# What is being asked:
Return only this: the line with "Electron micrograph, 8" and all the lines that follow it below, through the final one, exactly as they are.

# Excerpted records:
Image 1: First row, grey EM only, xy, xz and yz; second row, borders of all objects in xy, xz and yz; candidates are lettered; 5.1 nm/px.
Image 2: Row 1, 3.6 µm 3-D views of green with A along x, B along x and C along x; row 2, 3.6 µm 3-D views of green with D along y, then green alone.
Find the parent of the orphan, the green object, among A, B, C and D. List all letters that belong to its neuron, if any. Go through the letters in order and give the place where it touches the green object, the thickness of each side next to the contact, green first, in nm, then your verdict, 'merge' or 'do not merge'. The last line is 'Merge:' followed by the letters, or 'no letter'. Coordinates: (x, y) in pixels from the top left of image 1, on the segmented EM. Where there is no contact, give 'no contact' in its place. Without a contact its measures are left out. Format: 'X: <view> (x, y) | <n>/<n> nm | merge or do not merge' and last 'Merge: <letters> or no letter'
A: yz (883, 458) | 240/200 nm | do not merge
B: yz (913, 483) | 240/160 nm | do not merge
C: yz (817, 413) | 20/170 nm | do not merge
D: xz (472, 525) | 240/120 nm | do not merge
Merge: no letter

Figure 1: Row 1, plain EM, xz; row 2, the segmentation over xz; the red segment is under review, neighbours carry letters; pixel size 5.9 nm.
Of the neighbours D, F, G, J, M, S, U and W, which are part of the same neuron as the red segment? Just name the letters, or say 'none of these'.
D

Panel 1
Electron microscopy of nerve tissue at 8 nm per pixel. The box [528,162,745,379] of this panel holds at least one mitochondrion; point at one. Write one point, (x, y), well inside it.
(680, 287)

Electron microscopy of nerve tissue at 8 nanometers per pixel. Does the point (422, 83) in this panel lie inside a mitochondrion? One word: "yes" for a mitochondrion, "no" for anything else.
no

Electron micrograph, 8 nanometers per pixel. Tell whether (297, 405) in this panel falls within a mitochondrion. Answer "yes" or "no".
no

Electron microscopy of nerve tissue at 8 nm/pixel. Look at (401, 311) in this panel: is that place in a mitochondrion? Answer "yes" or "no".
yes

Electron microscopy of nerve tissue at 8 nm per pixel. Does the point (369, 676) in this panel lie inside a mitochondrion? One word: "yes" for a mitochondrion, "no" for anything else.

# Written answer:
Electron micrograph, 8 nanometers per pixel. Tell whether (297, 405) in this panel falls within a mitochondrion. Answer "yes" or "no".
no

Electron microscopy of nerve tissue at 8 nm/pixel. Look at (401, 311) in this panel: is that place in a mitochondrion? Answer "yes" or "no".
yes

Electron microscopy of nerve tissue at 8 nm per pixel. Does the point (369, 676) in this panel lie inside a mitochondrion? One word: "yes" for a mitochondrion, "no" for anything else.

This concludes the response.